▶ _Task requirements_
Restate word for word only the lines from the one with "Vi hjælper dig med at indhente tilbud fra" through the end of the records; no pictures belong in the copy.

Transcribed page contents:
····················

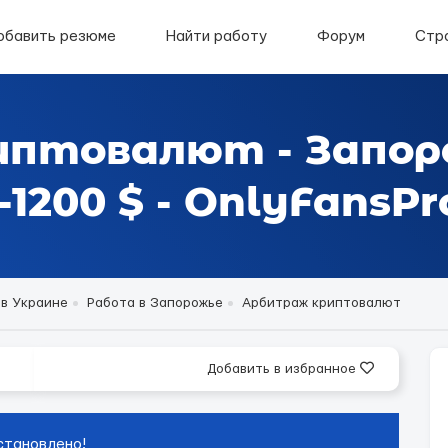
обавить резюме
Найти работу
Форум
Стр
иптовалют - Запор
1200 $ - OnlyFansPr
 в Украине
Работа в Запорожье
Арбитраж криптовалют
Добавить в избранное
становлено!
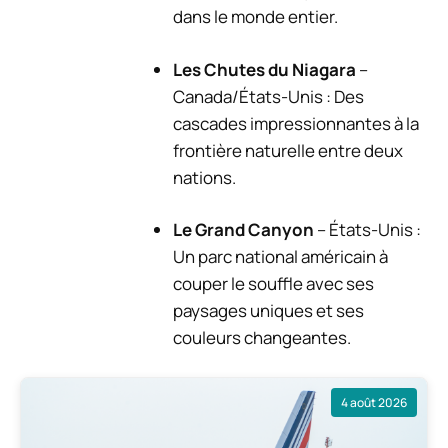
dans le monde entier.
Les Chutes du Niagara
–
Canada/États-Unis : Des
cascades impressionnantes à la
frontière naturelle entre deux
nations.
Le Grand Canyon
– États-Unis :
Un parc national américain à
couper le souffle avec ses
paysages uniques et ses
couleurs changeantes.
4 août 2026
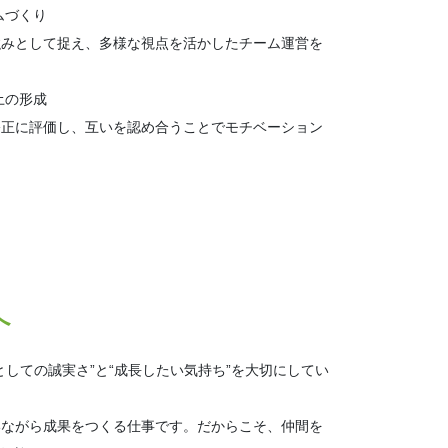
ムづくり
みとして捉え、多様な視点を活かしたチーム運営を
土の形成
正に評価し、互いを認め合うことでモチベーション
へ
としての誠実さ”と“成長したい気持ち”を大切にしてい
いながら成果をつくる仕事です。だからこそ、仲間を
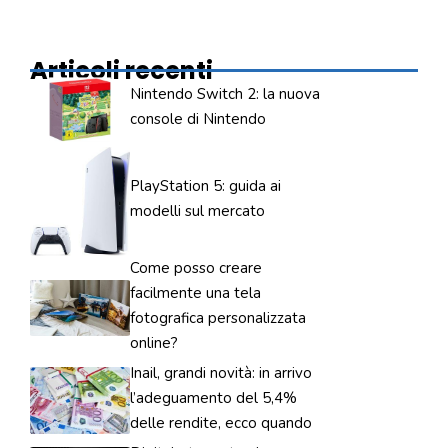
Articoli recenti
Nintendo Switch 2: la nuova
console di Nintendo
PlayStation 5: guida ai
modelli sul mercato
Come posso creare
facilmente una tela
fotografica personalizzata
online?
Inail, grandi novità: in arrivo
l’adeguamento del 5,4%
delle rendite, ecco quando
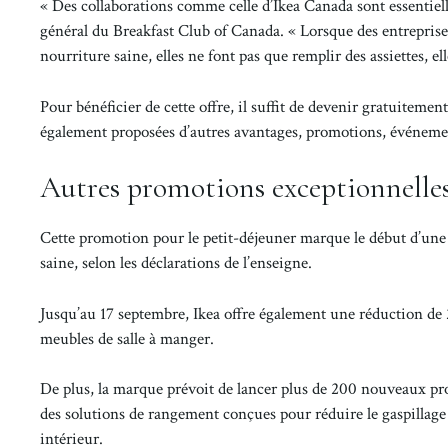
« Des collaborations comme celle d’Ikea Canada sont essentiel
général du Breakfast Club of Canada. « Lorsque des entreprises
nourriture saine, elles ne font pas que remplir des assiettes, el
Pour bénéficier de cette offre, il suffit de devenir gratuitem
également proposées d’autres avantages, promotions, événemen
Autres promotions exceptionnelles
Cette promotion pour le petit-déjeuner marque le début d’une
saine, selon les déclarations de l’enseigne.
Jusqu’au 17 septembre, Ikea offre également une réduction de 2
meubles de salle à manger.
De plus, la marque prévoit de lancer plus de 200 nouveaux p
des solutions de rangement conçues pour réduire le gaspillage 
intérieur.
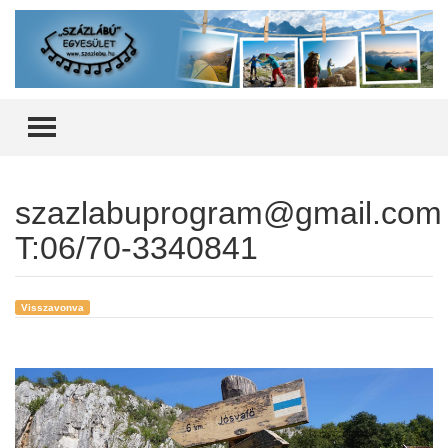
TOGGLE MENU
szazlabuprogram@gmail.com
T:06/70-3340841
Visszavonva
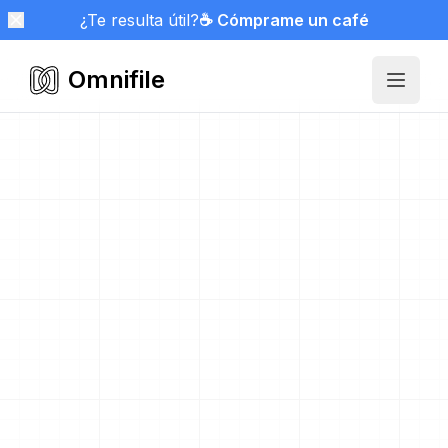
¿Te resulta útil?
☕ Cómprame un café
Omnifile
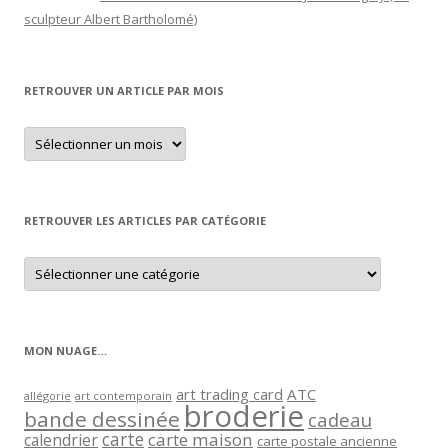
sculpteur Albert Bartholomé)
RETROUVER UN ARTICLE PAR MOIS
Retrouver
un
article
par
mois
RETROUVER LES ARTICLES PAR CATÉGORIE
Retrouver
les
articles
par
catégorie
MON NUAGE…
art trading card
ATC
allégorie
art contemporain
broderie
bande dessinée
cadeau
carte
carte maison
calendrier
carte postale ancienne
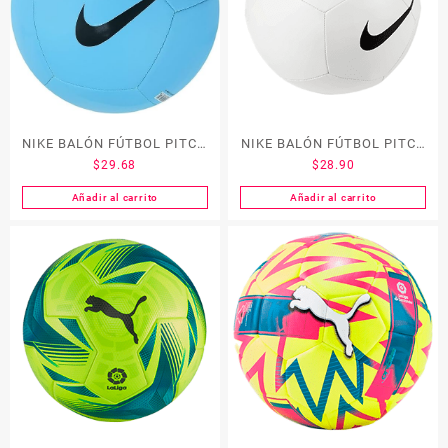
NIKE BALÓN FÚTBOL PITCH
NIKE BALÓN FÚTBOL PITCH
$
29.68
$
28.90
TEAM
TEAM
Añadir al carrito
Añadir al carrito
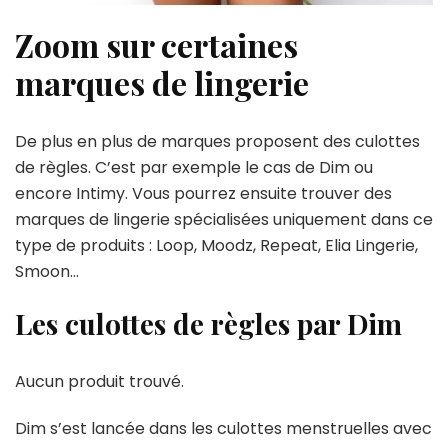
Zoom sur certaines
marques de lingerie
De plus en plus de marques proposent des culottes
de règles. C’est par exemple le cas de Dim ou
encore Intimy. Vous pourrez ensuite trouver des
marques de lingerie spécialisées uniquement dans ce
type de produits : Loop, Moodz, Repeat, Elia Lingerie,
Smoon…
Les culottes de règles par Dim
Aucun produit trouvé.
Dim s’est lancée dans les culottes menstruelles avec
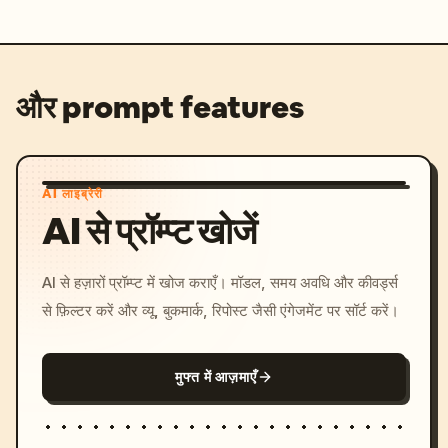
और prompt features
AI लाइब्रेरी
AI से प्रॉम्प्ट खोजें
AI से हज़ारों प्रॉम्प्ट में खोज कराएँ। मॉडल, समय अवधि और कीवर्ड्स
से फ़िल्टर करें और व्यू, बुकमार्क, रिपोस्ट जैसी एंगेजमेंट पर सॉर्ट करें।
मुफ्त में आज़माएँ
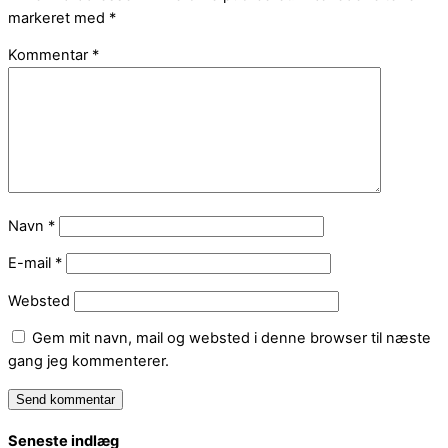
markeret med
*
Kommentar
*
Navn
*
E-mail
*
Websted
Gem mit navn, mail og websted i denne browser til næste
gang jeg kommenterer.
Seneste indlæg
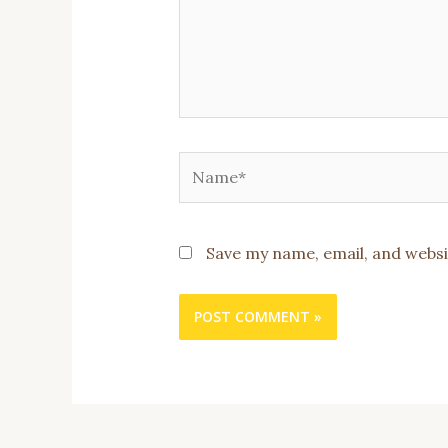
Name*
Save my name, email, and websi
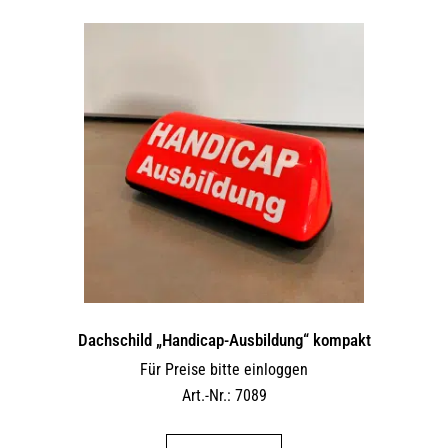
Dachschild „Handicap-Ausbildung“ kompakt
Für Preise bitte einloggen
Art.-Nr.: 7089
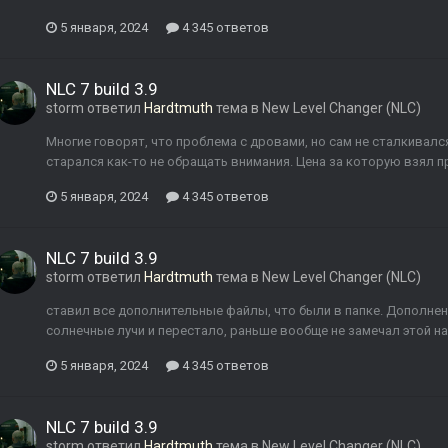
5 января, 2024
4 345 ответов
NLC 7 build 3.9
storm
ответил
Hardtmuth
тема в
New Level Changer (NLC)
Многие говорят, что проблема с дровами, но сам не сталкивалс
старался как-то не обращать внимания. Цена за которую взял п
5 января, 2024
4 345 ответов
NLC 7 build 3.9
storm
ответил
Hardtmuth
тема в
New Level Changer (NLC)
ставил все дополнительные файлы, что были в папке. Дополнено
солнечные лучи и перестало, раньше вообще не замечал этой н
5 января, 2024
4 345 ответов
NLC 7 build 3.9
storm
ответил
Hardtmuth
тема в
New Level Changer (NLC)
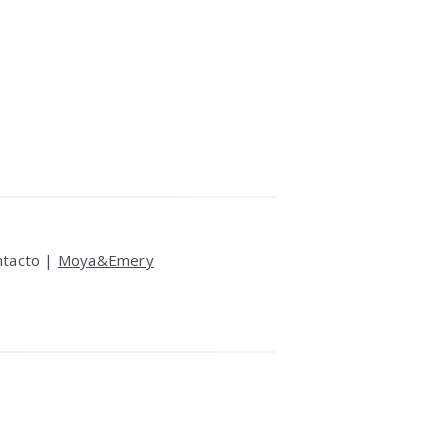
ntacto |
Moya&Emery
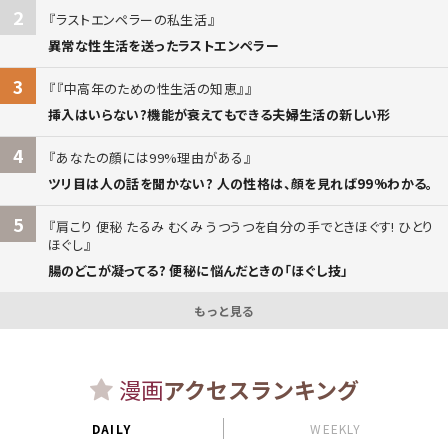
2
ラストエンペラーの私生活
異常な性生活を送ったラストエンペラー
3
『中高年のための性生活の知恵』
挿入はいらない?機能が衰えてもできる夫婦生活の新しい形
4
あなたの顔には99%理由がある
ツリ目は人の話を聞かない? 人の性格は、顔を見れば99%わかる。
5
肩こり 便秘 たるみ むくみ うつうつを自分の手でときほぐす! ひとり
ほぐし
腸のどこが凝ってる? 便秘に悩んだときの「ほぐし技」
もっと見る
漫画
アクセスランキング
DAILY
WEEKLY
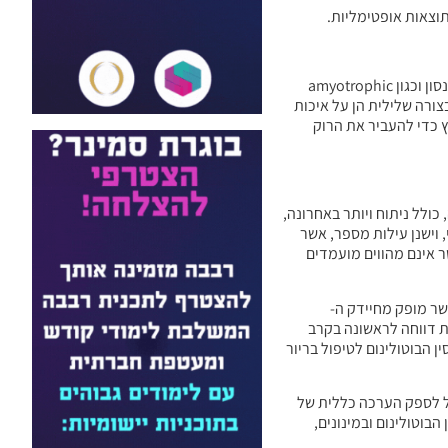
וצאות אופטימליות.
ריור בלסת התחתונה, או ריור חריג, מהווה הפרעה, הנראית בתדירות גבוהה בקרב מטופלים, הסובלים מהפרעות נוירולוגיות מסוימות, כגון CP, כגון פרקינסון וכגון amyotrophic
יע בצורה שלילית הן על איכות
ץ כדי להעביר את הרוק
כולל ניתוח ויותר באחרונה,
glyco, יעילה, אך מוגבלת בשל תופעות לוואי, וישנן עילות מספר, אשר
ואי ואשר אינם מהווים מועמדים
שר מופק מחיידק ה-
הזאת דווחה לראשונה בקרב
מוש בטוקסין הבוטולינום לטיפול בריור
ל לספק הערכה כללית של
בוטולינום ובמינונים,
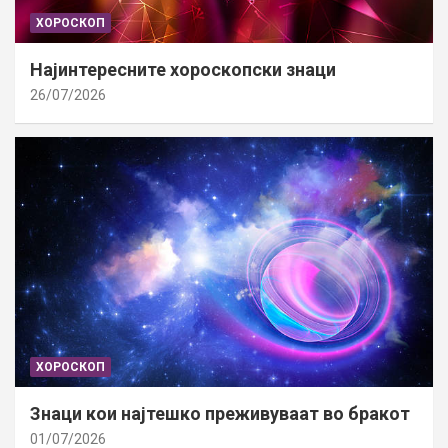
ХОРОСКОП
Најинтересните хороскопски знаци
26/07/2026
ХОРОСКОП
Знаци кои најтешко преживуваат во бракот
01/07/2026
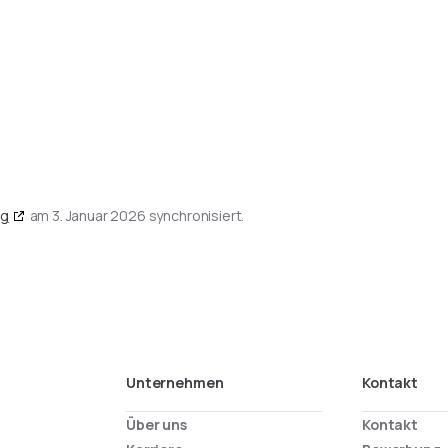
rg
am 3. Januar 2026 synchronisiert.
Unternehmen
Kontakt
Über uns
Kontakt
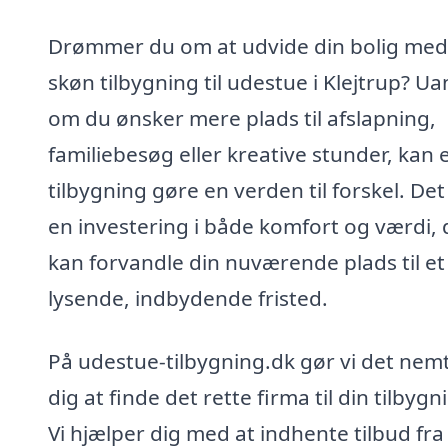
Drømmer du om at udvide din bolig med
skøn tilbygning til udestue i Klejtrup? Ua
om du ønsker mere plads til afslapning,
familiebesøg eller kreative stunder, kan 
tilbygning gøre en verden til forskel. Det
en investering i både komfort og værdi, 
kan forvandle din nuværende plads til et
lysende, indbydende fristed.
På udestue-tilbygning.dk gør vi det nemt
dig at finde det rette firma til din tilbygn
Vi hjælper dig med at indhente tilbud fra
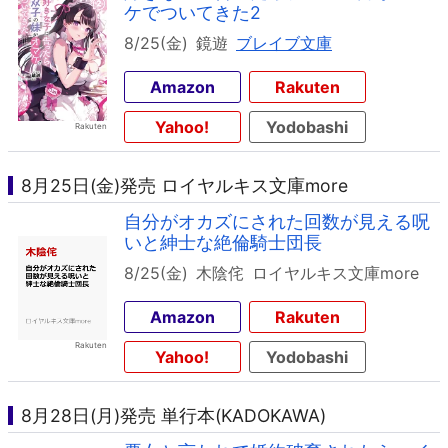
ケでついてきた2
8/25(金)
鏡遊
ブレイブ文庫
Amazon
Rakuten
Yahoo!
Yodobashi
8月25日(金)発売 ロイヤルキス文庫more
自分がオカズにされた回数が見える呪
いと紳士な絶倫騎士団長
8/25(金)
木陰侘
ロイヤルキス文庫more
Amazon
Rakuten
Yahoo!
Yodobashi
8月28日(月)発売 単行本(KADOKAWA)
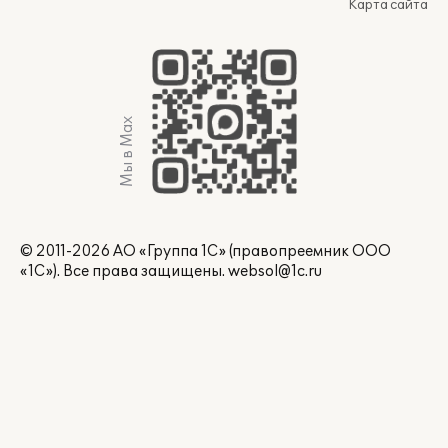
Карта сайта
Мы в Max
© 2011-2026 АО «Группа 1С» (правопреемник ООО
«1С»). Все права защищены.
websol@1c.ru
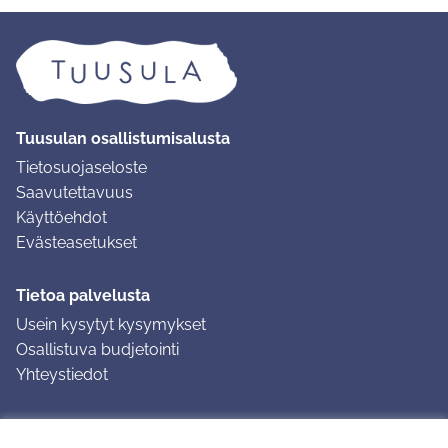
Tuusulan osallistumisalusta
Tietosuojaseloste
Saavutettavuus
Käyttöehdot
Evästeasetukset
Tietoa palvelusta
Usein kysytyt kysymykset
Osallistuva budjetointi
Yhteystiedot
Ohjeet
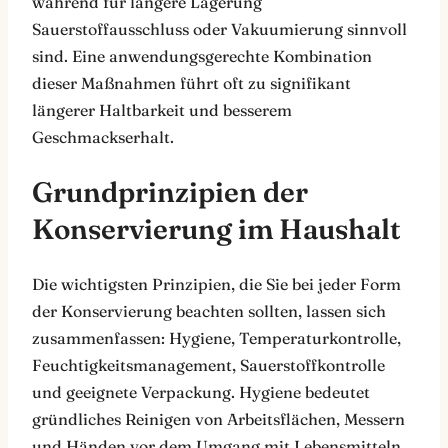
während für längere Lagerung
Sauerstoffausschluss oder Vakuumierung sinnvoll
sind. Eine anwendungsgerechte Kombination
dieser Maßnahmen führt oft zu signifikant
längerer Haltbarkeit und besserem
Geschmackserhalt.
Grundprinzipien der
Konservierung im Haushalt
Die wichtigsten Prinzipien, die Sie bei jeder Form
der Konservierung beachten sollten, lassen sich
zusammenfassen: Hygiene, Temperaturkontrolle,
Feuchtigkeitsmanagement, Sauerstoffkontrolle
und geeignete Verpackung. Hygiene bedeutet
gründliches Reinigen von Arbeitsflächen, Messern
und Händen vor dem Umgang mit Lebensmitteln,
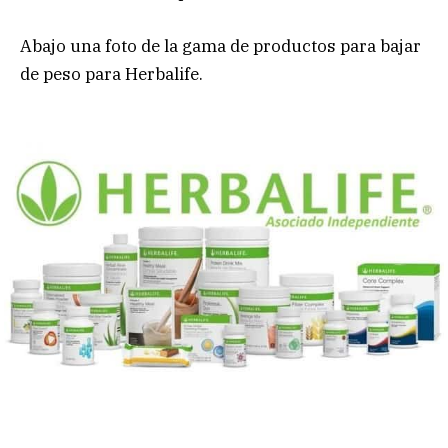
Abajo una foto de la gama de productos para bajar
de peso para Herbalife.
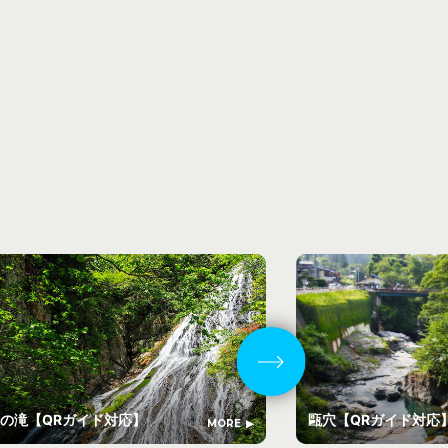
の滝【QRガイド対応】
甌穴【QRガイド対
MORE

····················

▶ _Result_
Vi hjælper dig med at indhente tilbud fra
ケでついてきた2
8/25(金)
鏡遊
ブレイブ文庫
Amazon
Rakuten
Yahoo!
Yodobashi
8月25日(金)発売 ロイヤルキス文庫more
自分がオカズにされた回数が見える呪
いと紳士な絶倫騎士団長
8/25(金)
木陰侘
ロイヤルキス文庫more
Amazon
Rakuten
Yahoo!
Yodobashi
8月28日(月)発売 単行本(KADOKAWA)
Карта сайта
Мы в Max
© 2011-2026 АО «Группа 1С» (правопреемник ООО
«1С»). Все права защищены.
websol@1c.ru
Tuusulan osallistumisalusta
Tietosuojaseloste
Saavutettavuus
Käyttöehdot
Evästeasetukset
Tietoa palvelusta
Usein kysytyt kysymykset
Osallistuva budjetointi
Yhteystiedot
Ohjeet
während für längere Lagerung
Sauerstoffausschluss oder Vakuumierung sinnvoll
sind. Eine anwendungsgerechte Kombination
dieser Maßnahmen führt oft zu signifikant
längerer Haltbarkeit und besserem
Geschmackserhalt.
Grundprinzipien der
Konservierung im Haushalt
Die wichtigsten Prinzipien, die Sie bei jeder Form
der Konservierung beachten sollten, lassen sich
zusammenfassen: Hygiene, Temperaturkontrolle,
Feuchtigkeitsmanagement, Sauerstoffkontrolle
und geeignete Verpackung. Hygiene bedeutet
gründliches Reinigen von Arbeitsflächen, Messern
und Händen vor dem Umgang mit Lebensmitteln,
Abajo una foto de la gama de productos para bajar
de peso para Herbalife.
の滝【QRガイド対応】
甌穴【QRガイド対
MORE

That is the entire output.